If I understand correctly, this run queue belongs to the scheduler, right?
And I will be appreciated if you can share any more detail information
about this.

>
> [*] https://lore.kernel.org/kvmarm/[email protected]/
>

Thanks,
Dongxu

2024-03-12 21:28:56

by Colton Lewis

[permalink] [raw]
Subject: Re: [PATCH] KVM: arm64: Add capability for unconditional WFx passthrough

Oliver Upton <[email protected]> writes:

> Hi Colton,

> On Mon, Jan 29, 2024 at 09:39:17PM +0000, Colton Lewis wrote:
>> Add KVM_CAP_ARM_WFX_PASSTHROUGH capability to always allow WFE/WFI
>> instructions to run without trapping. Current behavior is to only
>> allow this if the vcpu is the only task running. This commit keeps the
>> old behavior when the capability is not set.

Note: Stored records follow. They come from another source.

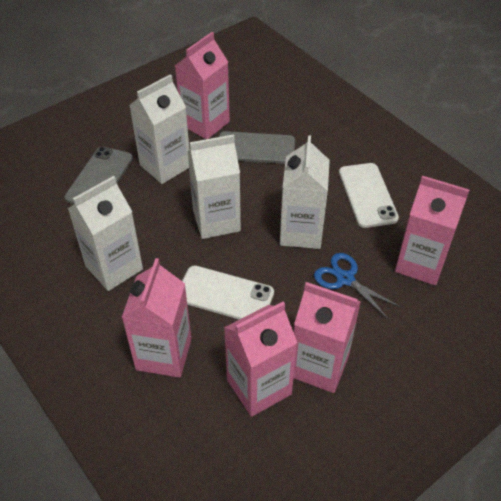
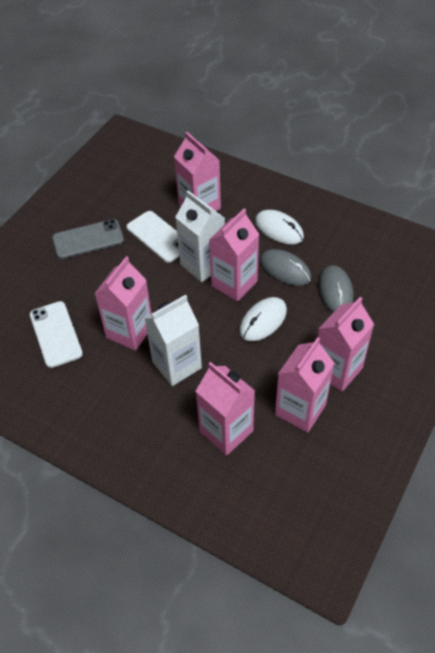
blue scissors: [314,253,401,320] = 1 -> none = 0
grey mouse: none = 0 -> [260,249,311,286] [318,265,353,312] = 2
grey phone: [64,147,133,204] [219,131,295,164] = 2 -> [52,219,124,259] = 1
pink carton: [121,258,192,378] [175,32,230,139] [224,302,297,417] [293,282,361,393] [395,176,469,285] = 5 -> [94,256,152,351] [174,132,221,211] [196,362,255,456] [209,208,259,302] [275,337,334,433] [318,297,374,392] = 6
white carton: [68,176,143,291] [129,74,190,184] [187,134,241,239] [280,135,330,249] = 4 -> [144,295,202,386] [175,191,225,282] = 2
white mouse: none = 0 -> [239,297,287,341] [255,210,304,244] = 2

>> This allows userspace to set deterministic behavior and increase
>> efficiency for platforms with direct interrupt injection support.

> Marc and I actually had an offlist conversation (shame on us!) about
> this very topic since there are users asking for the _opposite_ of this
> patch (unconditionally trap) [*].

> I had originally wanted something like this, but Marc made the very good
> point that (1) the behavior of WFx traps is in no way user-visible and
> (2) it is entirely an IMP DEF behavior. The architecture only requires
> the traps be effective if the instruction does not complete in finite
> time.

> We need to think of an interface that doesn't depend on
> implementation-specific behavior, such as a control based on runqueue
> depth.

Here's the first thing I came up with after returning to this problem:

We have an ioctl to get/set a threshold value,
wfx_traps_runqueue_depth. If the depth is less than or equal to the
threshold, disable WFx traps. If greater than, enable WFx traps.

Current behavior occurs with a setting of 1. Always trap occurs with a
setting of 0. Never trap occurs with any large enough number.

Of course, having an integer may be more flexible than needed. I can't
imagine a practical use for a number between 1 and UINT_MAX, in which
case it would be better as an enum for different behaviors than a
integer threshold.

What do you think?

Also, do you mean runqueue depth for the current CPU or globally?